A few in the Capitol may have been associated with the internet conspiracy known as “QAnon”. What is the appropriate response to that?
Polling shows that infinitesimally small numbers of Republicans embrace Q and few know any of its details. Even that polling is flawed, though.
When pollsters describe Q as an internet theory proposing that the deep state tried to thwart Trump’s presidency, some will say, sure, count me in. Because such a broad assertion is undeniably true.
QAnon is a peculiar form of internet apocrypha, though. It proposes pedophiles exist in the upper echelons of the global elite, which may be true. Pedophiles sadly exist in all walks of life. Where Q differs is in the belief that Trump was sent from on high as part of a secret plan to arrest them, in coordination with Robert Mueller and the U.S. Military, among others.
Nobody who is anybody in the Trump movement believes that.
The Q overreaction is especially alarming because equally outlandish conspiracy theories have been trumpeted by political leaders, the FBI, the CIA, foreign intelligence services, and the legacy media, causing incalculable damage.
If you have not already done so, please read The Russia Lie. It shows, conclusively with irrefutable evidence, how powerful people in Washington created a phony scandal around Trump and Russia.
Based on that Putin-did-it canard, leaders in the Democratic Party declared Trump’s election to be illegitimate and used the levers of power to obstruct his policy initiatives.
Trump’s inauguration was accompanied by violent rioting and, a few weeks later, armed insurrection (under the current definition) as a Putin-truther shot up a Congressional softball practice.
Where was the FBI when we really needed it to stop actual political violence based on a wild conspiracy theory?
The Q-defying truth is that 75-million (and counting) Americans have concluded that Washington’s elite are inept.
Rather than admit their failure, Washington’s preening and powerful try to preserve their excessive self-regard by casting any political opposition as a white-supremacist Q plot.
How ridiculous is the Q lie? The armed insurrectionists somehow left their only guns in the trunk of a car in metered parking, calling into question the entire “threat-level-red” narrative.
The most visible representative of the group is a person known ominously as Q Shaman. His connection to Trump appears to be that he craves the center of attention wherever he can find it.
Q Shaman in full face paint and Viking regalia had last been seen at an Arizona climate-change rally, near a sign that declared “the ice caps are melting.”
He claims he was waved into the Capitol and guided through its hallways by security officials. There is video evidence to support his claim. Several Capitol police officers have been suspended.
Perhaps the FBI should be investigating whether Ashli Babbitt was waved in, and if there should be some additional training in federal law enforcement about when it’s okay to kill an unarmed invitee on federal property.
Because, let’s face it, had Amy Schumer and Emily Ratajkowski been gunned down when they breached the Dirksen Hart Senate Office Buildings based on a ridiculous conspiracy theory about Brett Kavanaugh, someone would at least be in trouble.

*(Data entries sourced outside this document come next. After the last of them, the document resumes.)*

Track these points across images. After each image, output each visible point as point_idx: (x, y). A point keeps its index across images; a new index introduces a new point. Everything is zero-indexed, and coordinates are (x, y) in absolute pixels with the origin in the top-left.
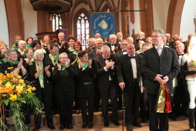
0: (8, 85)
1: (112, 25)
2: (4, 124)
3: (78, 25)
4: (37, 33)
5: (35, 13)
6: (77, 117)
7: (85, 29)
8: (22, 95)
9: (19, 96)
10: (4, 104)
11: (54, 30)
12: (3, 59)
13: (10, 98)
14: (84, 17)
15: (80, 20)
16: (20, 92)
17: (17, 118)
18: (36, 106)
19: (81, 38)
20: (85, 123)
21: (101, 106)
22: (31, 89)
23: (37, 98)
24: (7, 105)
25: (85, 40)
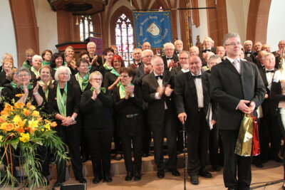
0: (17, 119)
1: (166, 30)
2: (11, 176)
3: (117, 31)
4: (57, 44)
5: (54, 15)
6: (118, 164)
7: (127, 36)
8: (37, 134)
9: (33, 135)
10: (12, 147)
11: (82, 40)
12: (12, 83)
13: (20, 138)
14: (126, 19)
15: (120, 24)
16: (34, 129)
17: (31, 167)
18: (57, 150)
19: (122, 50)
20: (130, 174)
21: (152, 148)
22: (49, 125)
23: (58, 138)
24: (15, 147)
25: (128, 52)
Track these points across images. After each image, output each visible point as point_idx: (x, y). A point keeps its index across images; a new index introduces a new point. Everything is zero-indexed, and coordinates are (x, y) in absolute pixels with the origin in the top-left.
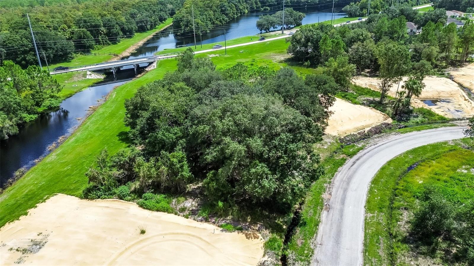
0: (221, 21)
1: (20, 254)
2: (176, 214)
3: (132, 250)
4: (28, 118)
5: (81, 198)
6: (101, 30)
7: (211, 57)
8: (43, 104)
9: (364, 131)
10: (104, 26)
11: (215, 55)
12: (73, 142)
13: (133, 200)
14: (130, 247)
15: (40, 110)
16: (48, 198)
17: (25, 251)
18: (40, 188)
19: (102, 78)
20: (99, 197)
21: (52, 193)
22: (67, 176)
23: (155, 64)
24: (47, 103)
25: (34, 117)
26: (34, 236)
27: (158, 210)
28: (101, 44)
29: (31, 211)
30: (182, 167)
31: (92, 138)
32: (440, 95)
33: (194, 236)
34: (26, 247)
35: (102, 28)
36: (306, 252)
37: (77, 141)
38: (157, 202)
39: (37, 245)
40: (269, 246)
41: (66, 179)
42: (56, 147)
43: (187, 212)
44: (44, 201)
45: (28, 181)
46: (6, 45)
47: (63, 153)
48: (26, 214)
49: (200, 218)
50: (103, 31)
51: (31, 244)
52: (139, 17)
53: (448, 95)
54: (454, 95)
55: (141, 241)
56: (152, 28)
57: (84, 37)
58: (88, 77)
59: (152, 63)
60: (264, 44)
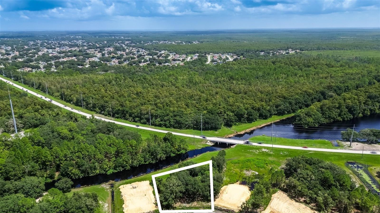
0: (344, 118)
2: (154, 196)
4: (173, 155)
5: (149, 184)
6: (244, 116)
7: (262, 151)
8: (180, 151)
11: (267, 150)
14: (141, 196)
15: (178, 153)
16: (147, 180)
17: (133, 187)
19: (212, 145)
20: (151, 185)
23: (235, 146)
25: (174, 155)
26: (137, 186)
29: (142, 181)
33: (149, 200)
35: (246, 115)
39: (135, 188)
40: (155, 210)
44: (145, 181)
52: (282, 107)
55: (143, 196)
56: (289, 113)
57: (229, 120)
58: (207, 143)
59: (235, 144)
60: (307, 152)
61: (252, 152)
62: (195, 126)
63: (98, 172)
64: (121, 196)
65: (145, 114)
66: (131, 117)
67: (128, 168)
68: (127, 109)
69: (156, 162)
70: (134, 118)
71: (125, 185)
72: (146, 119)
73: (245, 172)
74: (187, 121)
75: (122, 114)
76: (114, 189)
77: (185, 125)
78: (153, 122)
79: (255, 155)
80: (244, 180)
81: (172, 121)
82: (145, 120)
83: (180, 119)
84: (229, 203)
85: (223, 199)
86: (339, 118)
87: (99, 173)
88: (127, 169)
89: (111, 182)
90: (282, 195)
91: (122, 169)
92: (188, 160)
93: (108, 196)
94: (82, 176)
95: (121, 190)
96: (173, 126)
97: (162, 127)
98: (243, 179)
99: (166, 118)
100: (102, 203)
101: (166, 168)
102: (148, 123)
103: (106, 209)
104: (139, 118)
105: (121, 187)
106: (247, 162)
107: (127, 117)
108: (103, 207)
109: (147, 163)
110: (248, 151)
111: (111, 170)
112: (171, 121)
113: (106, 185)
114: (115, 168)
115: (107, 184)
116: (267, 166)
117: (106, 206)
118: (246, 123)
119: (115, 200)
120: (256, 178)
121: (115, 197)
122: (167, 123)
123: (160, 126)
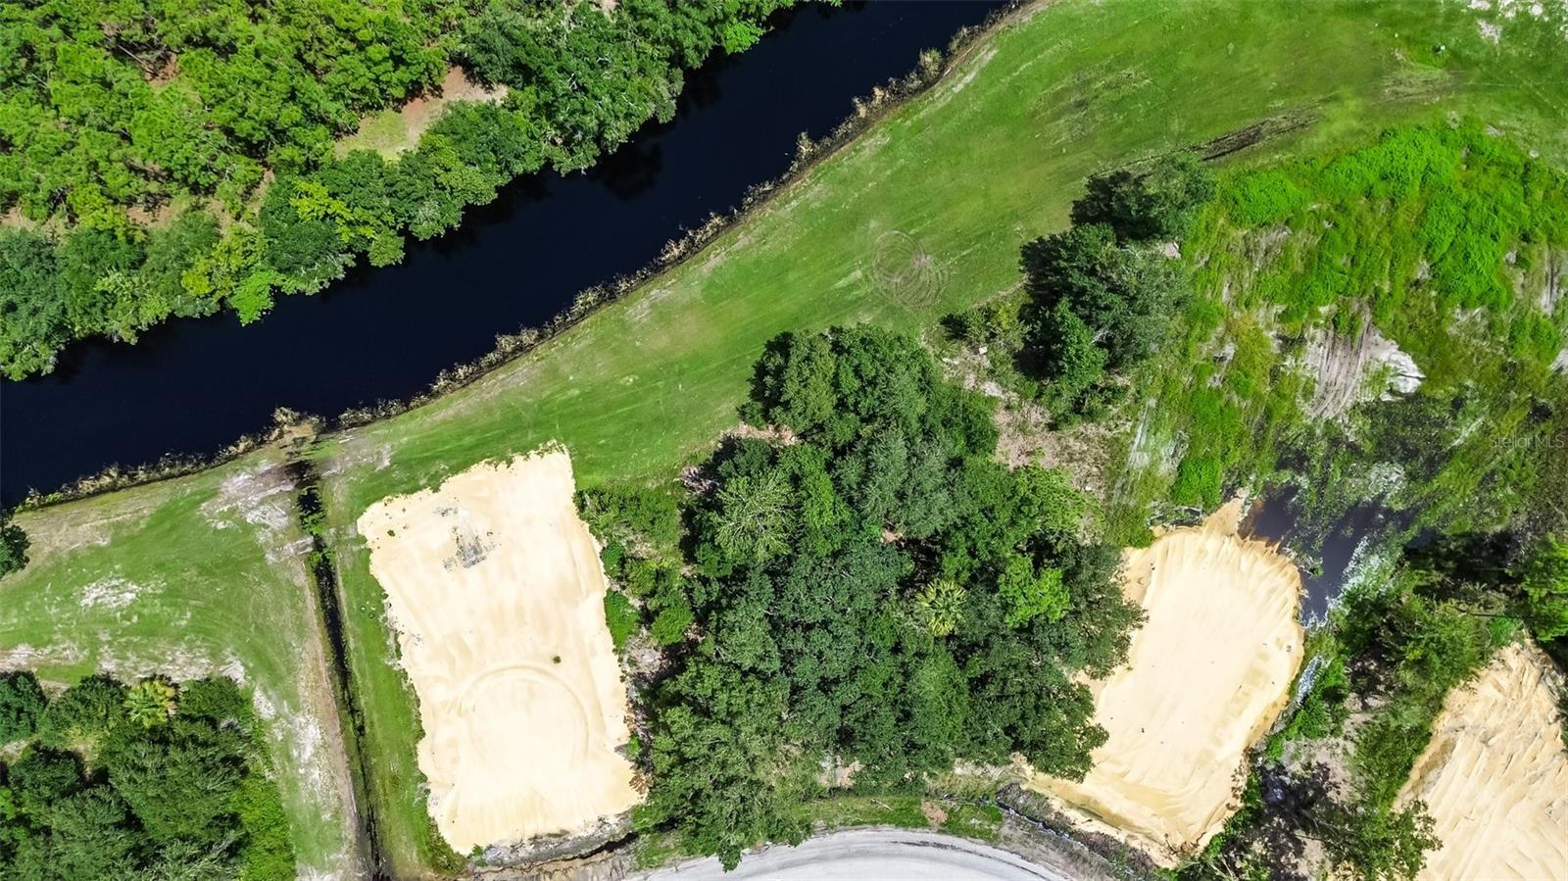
1: (455, 549)
2: (620, 660)
3: (528, 675)
12: (702, 280)
13: (612, 575)
14: (524, 667)
16: (550, 450)
17: (461, 550)
18: (563, 405)
20: (589, 521)
21: (561, 443)
22: (609, 408)
26: (483, 530)
27: (611, 632)
29: (518, 459)
33: (586, 723)
34: (466, 542)
36: (655, 858)
37: (712, 279)
39: (475, 553)
40: (636, 812)
42: (677, 263)
43: (632, 671)
44: (541, 454)
45: (569, 358)
47: (662, 310)
48: (509, 463)
49: (634, 697)
51: (472, 544)
55: (544, 672)
64: (392, 642)
71: (397, 507)
73: (1316, 360)
76: (329, 535)
79: (1464, 60)
80: (1286, 476)
89: (294, 432)
90: (1523, 705)
92: (865, 124)
93: (301, 630)
95: (378, 569)
98: (1281, 465)
100: (272, 712)
101: (693, 248)
103: (316, 773)
105: (373, 522)
108: (289, 758)
113: (256, 478)
115: (264, 462)
117: (309, 751)
119: (354, 668)
120: (1386, 449)
121: (352, 645)
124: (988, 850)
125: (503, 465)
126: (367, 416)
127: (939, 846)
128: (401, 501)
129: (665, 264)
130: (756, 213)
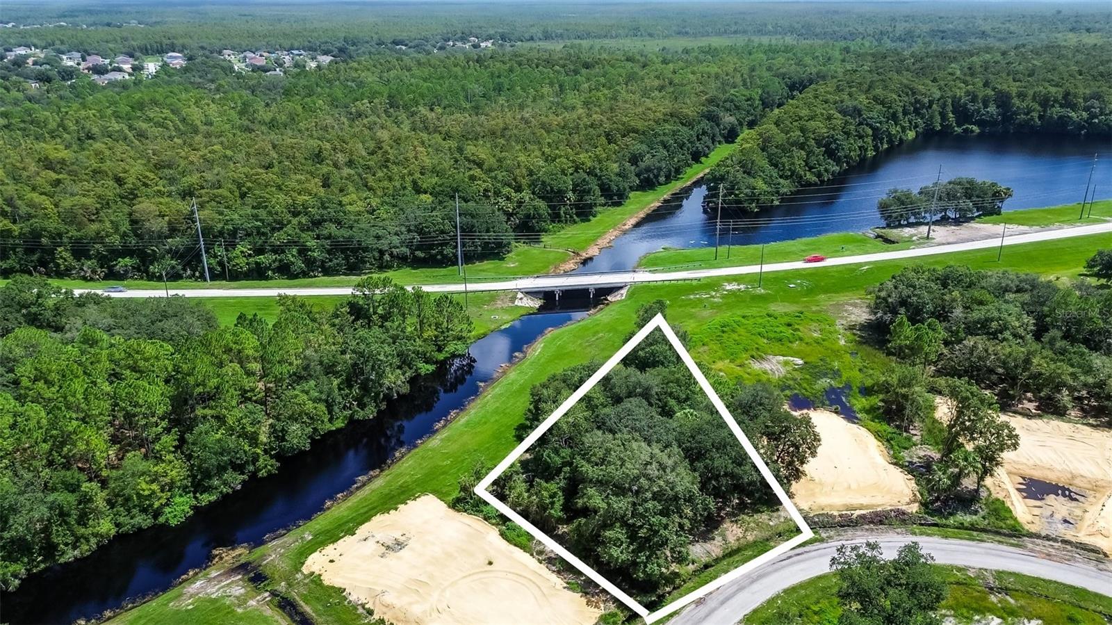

In truth, when viewed outside its Twitter-enforced orthodoxy, the real scandal of January 6 rises to irony: the federal government failed to protect the Capitol from an unruly crowd that had assembled partly to protest the government’s failure to perform its basic functions capably.
Politics makes strange bedfellows, none stranger, maybe, than the alignment of Trumpists with the left’s last remaining honest intellectuals.
This is what Pulitzer Prize winning reporter Glenn Greenwald wrote recently about the lies being told about insurrection:
“That is the core formula of authoritarianism — to place the population in a state of such acute fear that it acquiesces to any assertion of power which security state agencies and politicians demand and which they insist are necessary to keep everyone safe.”
The Q Lie is an excuse for politicians to grab power from the people. It is, to borrow an expression, a form of insurrection.